Dr. Ernest Patti, the hospital's Senior Attending Physician of Emergency Medicine, offers these tips for how to stay cool--and avoid health problems like heat exhaustion and heat stroke--until this sweltering weather breaks:
- Drinks lots of cool water even when you’re not feeling thirsty. You can dilute water with a 50-50 mix of natural fruit juices if you desire a change. Avoid alcoholic beverages, soft drinks, sports and energy drinks (especially in children), coffee, cola, and caffeine drinks. Caffeine is a diuretic which can lead to dehydration.
- Stay out of the blazing sun or heat when possible. If you must go outside, stay in the shade as much as possible and try to go out early in the morning or later in the evening when it is cooler.
- Wear a hat and loose fitting, comfortable clothes of materials like cotton, linen, and silk. Avoid synthetic fabrics as they retain heat and may make you more uncomfortable.
- Take advantage of air conditioning or cool places like shopping malls, libraries, movie theatres, etc.
- If you don’t have air conditioning, keep shades or drapes down and blinds closed on the sunny side of the house, but keep windows slightly open to allow for ventilation.
- Keep electric lights off or turned down low, turn off all unnecessary electrical appliances especially computers and TV’s which generate a lot of heat.

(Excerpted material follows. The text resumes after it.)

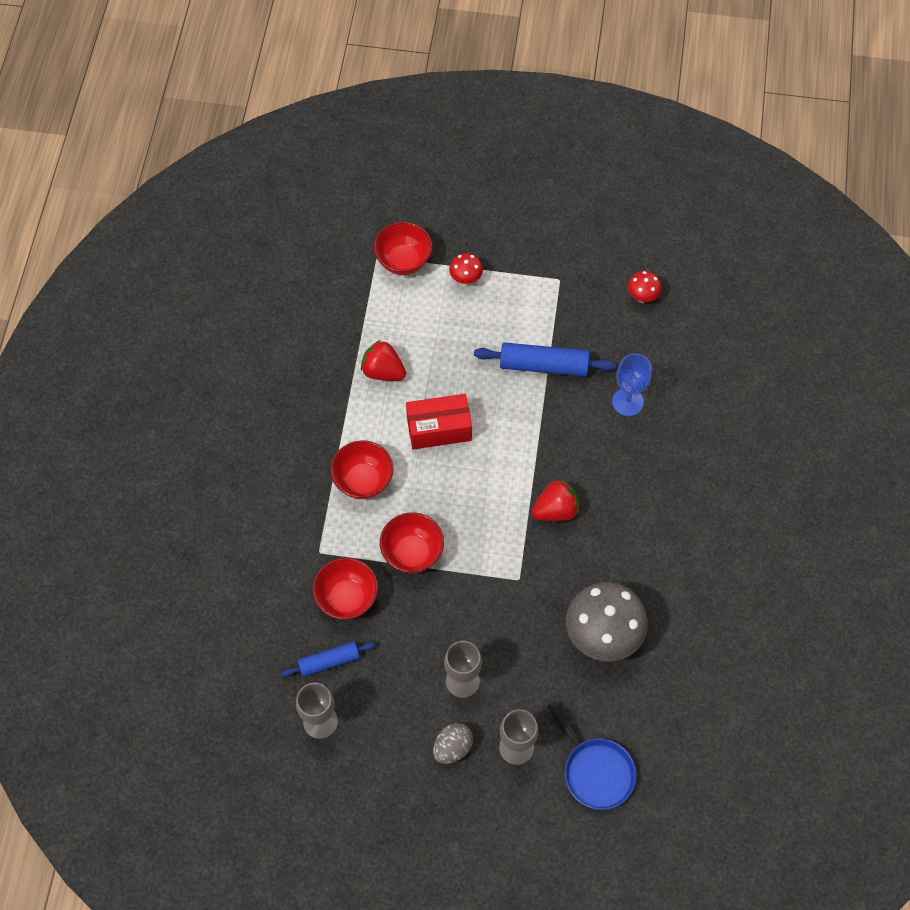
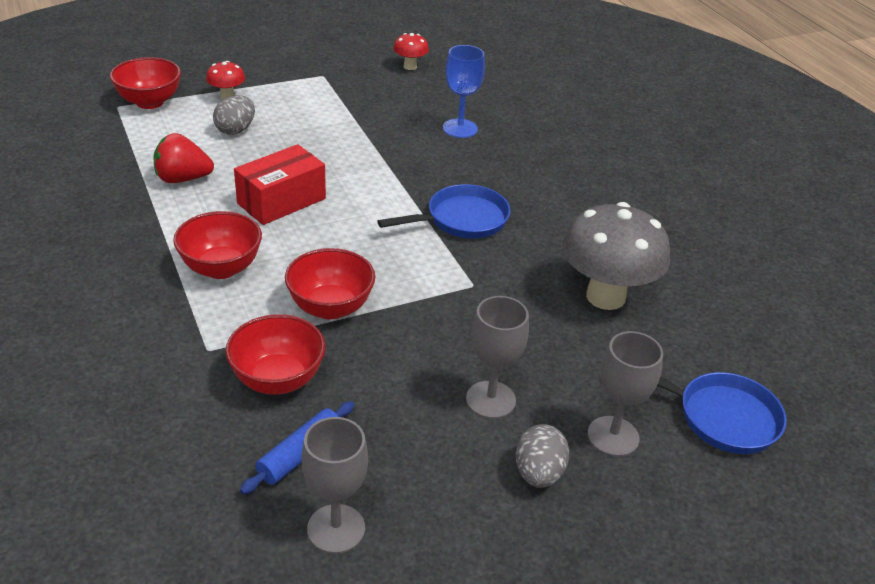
camera: 35 degrees left, 25 degrees down
(450, 327) = (235, 130): none -> grey egg
(543, 365) = (356, 128): blue rolling pin -> none
(555, 510) = (461, 220): red strawberry -> blue pan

- Avoid heavy meals and using your oven.
- Avoid intense activities outdoors.
- Never leave a child or pets for any time in a parked car or in direct sunlight even with the motor running.
- Be aware that certain medications make it harder for your body to control its temperature and/or may make it easier for your skin to burn. This includes both common prescription and over the counter drugs. That’s why it’s important to consult your doctor or pharmacist regarding side effects of any medication you’re taking.
- Use a fan in the house near the window to bring in the cooler air from the outside. And don’t use a fan in a closed room without windows or doors open to the outside.